▶ _What is expected_: Copy every line of text in the data below exactly as it appears, character for character. Leave out the images.

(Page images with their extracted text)

§

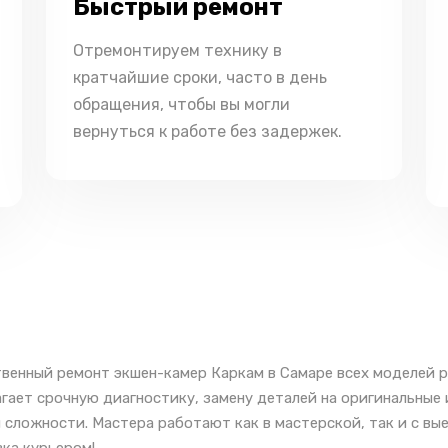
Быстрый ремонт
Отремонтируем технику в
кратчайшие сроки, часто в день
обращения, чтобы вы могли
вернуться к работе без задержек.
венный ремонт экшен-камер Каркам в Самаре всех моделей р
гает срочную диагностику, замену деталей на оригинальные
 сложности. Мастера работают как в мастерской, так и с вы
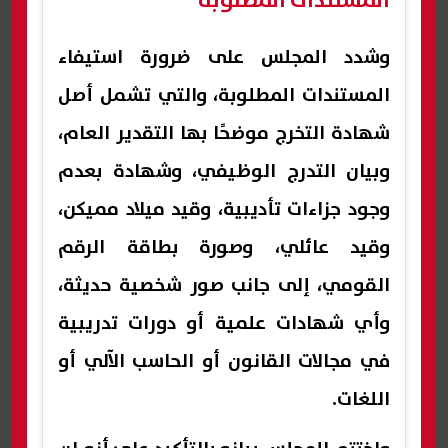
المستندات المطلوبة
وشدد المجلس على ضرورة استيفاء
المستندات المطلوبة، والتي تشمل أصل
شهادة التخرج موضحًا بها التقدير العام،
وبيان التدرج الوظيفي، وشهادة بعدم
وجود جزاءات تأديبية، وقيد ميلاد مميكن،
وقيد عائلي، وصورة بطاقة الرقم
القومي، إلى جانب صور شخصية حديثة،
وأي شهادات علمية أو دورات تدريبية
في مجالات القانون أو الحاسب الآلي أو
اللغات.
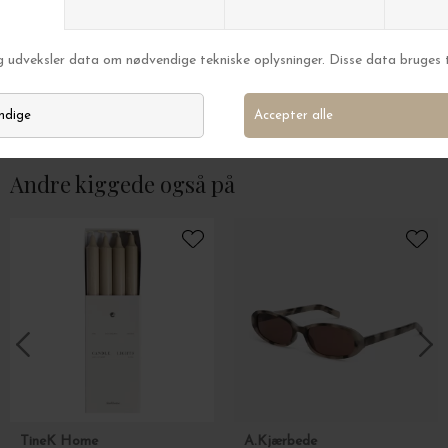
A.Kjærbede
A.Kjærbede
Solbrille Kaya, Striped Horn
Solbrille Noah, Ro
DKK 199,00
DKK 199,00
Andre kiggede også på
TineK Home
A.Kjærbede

§

▶ _Output of the exercise_:
Быстрый ремонт
Отремонтируем технику в
кратчайшие сроки, часто в день
обращения, чтобы вы могли
вернуться к работе без задержек.
венный ремонт экшен-камер Каркам в Самаре всех моделей р
гает срочную диагностику, замену деталей на оригинальные
 сложности. Мастера работают как в мастерской, так и с вы
المستندات المطلوبة
وشدد المجلس على ضرورة استيفاء
المستندات المطلوبة، والتي تشمل أصل
شهادة التخرج موضحًا بها التقدير العام،
وبيان التدرج الوظيفي، وشهادة بعدم
وجود جزاءات تأديبية، وقيد ميلاد مميكن،
وقيد عائلي، وصورة بطاقة الرقم
القومي، إلى جانب صور شخصية حديثة،
وأي شهادات علمية أو دورات تدريبية
في مجالات القانون أو الحاسب الآلي أو
اللغات.
A.Kjærbede
A.Kjærbede
Solbrille Kaya, Striped Horn
Solbrille Noah, Ro
DKK 199,00
DKK 199,00
Andre kiggede også på
TineK Home
A.Kjærbede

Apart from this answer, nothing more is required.